- Um estudo publicado na Science avaliou se o efeito Bouba-Kiki ocorre em pintinhos recém-nascidos, em dois grupos de idade: três dias e vinte e quatro horas.
- No primeiro grupo, 42 pintinhos foram treinados com painéis ambíguos e, no teste, 66% circundaram o formato redondo ao ouvir “bouba” e 56% o pontiagudo ao ouvir “kiki”.
- No segundo experimento, 40 pintinhos sem quase nenhuma ambientação prévia exploraram imagens ambíguas; ao ouvir “bouba” passaram mais tempo na área redonda (199 s) e, ao ouvir “kiki”, mais tempo na área pontiaguda (144 s).
- Em comparação, estudos com primatas não humanos não mostram o efeito Bouba-Kiki, sugerindo variações metodológicas ou diferenças evolutivas.
- As pesquisadoras defendem que o resultado pode indicar uma organização cerebral comum a várias espécies, mas ressaltam que são necessários mais estudos para confirmar.
O estudo publicado na revista Science investigou se o efeito Bouba-Kiki, conhecido na linguagem humana, também se aplica a animais. Pintinhos recém-nascidos foram usados para testar a associação entre sons e formatos visuais. A pesquisa questiona se a relação som-forma é exclusiva dos humanos ou tem raízes mais universais.

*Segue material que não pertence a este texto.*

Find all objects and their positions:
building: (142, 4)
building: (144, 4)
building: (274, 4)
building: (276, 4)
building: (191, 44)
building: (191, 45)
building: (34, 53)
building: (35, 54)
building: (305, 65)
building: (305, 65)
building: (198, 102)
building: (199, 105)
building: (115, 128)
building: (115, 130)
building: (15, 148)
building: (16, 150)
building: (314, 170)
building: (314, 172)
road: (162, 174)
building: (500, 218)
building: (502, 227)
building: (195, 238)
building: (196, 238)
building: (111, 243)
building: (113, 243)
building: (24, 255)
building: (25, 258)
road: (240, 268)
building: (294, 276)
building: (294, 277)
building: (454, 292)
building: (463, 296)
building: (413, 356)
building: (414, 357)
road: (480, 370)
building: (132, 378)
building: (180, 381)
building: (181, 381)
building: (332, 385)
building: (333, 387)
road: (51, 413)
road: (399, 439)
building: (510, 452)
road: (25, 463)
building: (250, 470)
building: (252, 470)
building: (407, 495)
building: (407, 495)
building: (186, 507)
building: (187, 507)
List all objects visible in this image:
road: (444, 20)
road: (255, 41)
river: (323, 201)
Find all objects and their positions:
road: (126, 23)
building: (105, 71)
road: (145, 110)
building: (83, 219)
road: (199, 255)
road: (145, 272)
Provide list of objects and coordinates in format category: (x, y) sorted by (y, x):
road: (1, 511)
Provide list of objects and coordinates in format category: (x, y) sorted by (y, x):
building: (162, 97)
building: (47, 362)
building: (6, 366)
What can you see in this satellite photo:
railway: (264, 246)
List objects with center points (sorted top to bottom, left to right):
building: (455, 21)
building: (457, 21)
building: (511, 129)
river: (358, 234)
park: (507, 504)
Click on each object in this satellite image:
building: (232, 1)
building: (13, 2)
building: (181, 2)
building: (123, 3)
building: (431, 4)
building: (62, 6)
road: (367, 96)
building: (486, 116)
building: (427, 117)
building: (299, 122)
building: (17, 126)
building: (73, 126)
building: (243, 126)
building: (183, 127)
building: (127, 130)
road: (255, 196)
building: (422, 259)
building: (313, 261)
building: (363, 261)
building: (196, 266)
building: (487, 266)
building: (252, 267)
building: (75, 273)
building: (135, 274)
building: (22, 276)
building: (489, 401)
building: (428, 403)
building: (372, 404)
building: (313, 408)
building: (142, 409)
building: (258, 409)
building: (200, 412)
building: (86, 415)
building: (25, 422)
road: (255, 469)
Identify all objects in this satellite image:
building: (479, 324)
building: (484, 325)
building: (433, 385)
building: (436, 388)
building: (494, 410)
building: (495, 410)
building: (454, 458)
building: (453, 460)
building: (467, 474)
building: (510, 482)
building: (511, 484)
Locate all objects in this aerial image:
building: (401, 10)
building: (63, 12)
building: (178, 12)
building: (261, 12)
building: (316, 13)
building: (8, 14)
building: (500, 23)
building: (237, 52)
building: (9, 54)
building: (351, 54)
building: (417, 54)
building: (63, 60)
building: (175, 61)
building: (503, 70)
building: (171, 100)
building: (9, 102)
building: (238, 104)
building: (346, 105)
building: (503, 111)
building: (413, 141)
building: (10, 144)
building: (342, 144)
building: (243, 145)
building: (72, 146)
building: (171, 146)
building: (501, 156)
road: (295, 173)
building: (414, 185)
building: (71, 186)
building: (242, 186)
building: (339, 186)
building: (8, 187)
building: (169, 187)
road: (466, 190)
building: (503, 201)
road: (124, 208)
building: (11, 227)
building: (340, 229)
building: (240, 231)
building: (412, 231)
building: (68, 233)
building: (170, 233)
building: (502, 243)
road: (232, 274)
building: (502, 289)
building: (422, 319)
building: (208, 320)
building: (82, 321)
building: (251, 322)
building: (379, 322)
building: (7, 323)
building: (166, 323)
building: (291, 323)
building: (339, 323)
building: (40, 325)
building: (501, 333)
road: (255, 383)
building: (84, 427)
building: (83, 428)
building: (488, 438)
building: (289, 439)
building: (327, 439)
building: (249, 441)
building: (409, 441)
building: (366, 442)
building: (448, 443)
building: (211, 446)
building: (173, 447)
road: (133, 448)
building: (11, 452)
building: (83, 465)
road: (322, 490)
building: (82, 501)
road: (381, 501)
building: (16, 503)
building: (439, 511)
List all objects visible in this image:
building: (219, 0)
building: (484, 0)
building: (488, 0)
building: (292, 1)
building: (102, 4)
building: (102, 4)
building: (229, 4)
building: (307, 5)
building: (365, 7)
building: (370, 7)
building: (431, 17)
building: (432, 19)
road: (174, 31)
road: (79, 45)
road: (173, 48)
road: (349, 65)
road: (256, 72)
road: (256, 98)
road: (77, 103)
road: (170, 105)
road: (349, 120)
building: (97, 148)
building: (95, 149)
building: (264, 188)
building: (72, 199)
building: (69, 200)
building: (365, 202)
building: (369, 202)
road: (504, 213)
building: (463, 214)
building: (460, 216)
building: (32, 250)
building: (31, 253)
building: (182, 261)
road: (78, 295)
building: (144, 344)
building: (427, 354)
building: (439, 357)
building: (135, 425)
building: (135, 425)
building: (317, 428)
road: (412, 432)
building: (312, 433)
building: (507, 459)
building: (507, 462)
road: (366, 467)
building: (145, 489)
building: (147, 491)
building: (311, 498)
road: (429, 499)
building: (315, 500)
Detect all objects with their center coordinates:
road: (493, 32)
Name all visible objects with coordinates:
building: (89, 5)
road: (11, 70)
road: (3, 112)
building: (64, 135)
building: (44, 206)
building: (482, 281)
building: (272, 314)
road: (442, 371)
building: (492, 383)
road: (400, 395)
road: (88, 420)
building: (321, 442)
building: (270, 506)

Pesquisadoras da Universidade de Pádua conduziram dois experimentos com pintinhos de três dias e de 24 horas. A finalidade foi observar se a audição de Bouba ou Kiki influencia a escolha de formatos ambíguos. Os resultados apontam para padrões consistentes entre as duas faixas etárias.
Contexto do efeito Bouba-Kiki
O Bouba-Kiki descreve a tendência de associar formas arredondadas a nomes suaves e formas pontiagudas a sons mais abruptos. A observação ocorre em diversas culturas humanas e permanece até em bebês que ainda não falam. A origem histórica do conceito remonta a Köhler e a estudos de Ramachandran e Hubbard.
Experimentos com pintinhos
No primeiro experimento, 42 pintinhos passaram por treinamento para reconhecer um painel ambíguo que garantia alimento ao redor dele. Após a ambientação, sanduíches de formas redondas e pontiagudas foram exibidas sem recompensa para o teste auditivo.
Durante o teste, ao ouvir Bouba, 66% dos pintinhos contornaram a área redonda; ao ouvir Kiki, 56% preferiram a ponta. O segundo grupo, com 40 pintinhos, foi menos exposto ao ambiente, ainda assim mostrou preferência por Bouba na forma redonda (199 segundos) versus pontiaguda (57 segundos).
Resultados e interpretações iniciais
Os autores destacam que, diferentemente de alguns estudos com primatas, o efeito apareceu em pintinhos. A diferença entre estudos pode residir em metodologias distintas, não em uma falha única. A leitura é de que o fenômeno pode depender de organização neural compartilhada entre espécies.
Implicações e próximos passos
Pesquisas sugerem que o Bouba-Kiki pode refletir uma organização cerebral profunda, associando propriedades físicas do mundo a estruturas sonoras. Ainda não há confirmação de replicação entre espécies não humanas. Mais estudos são necessários para validar ou contestar essa hipótese.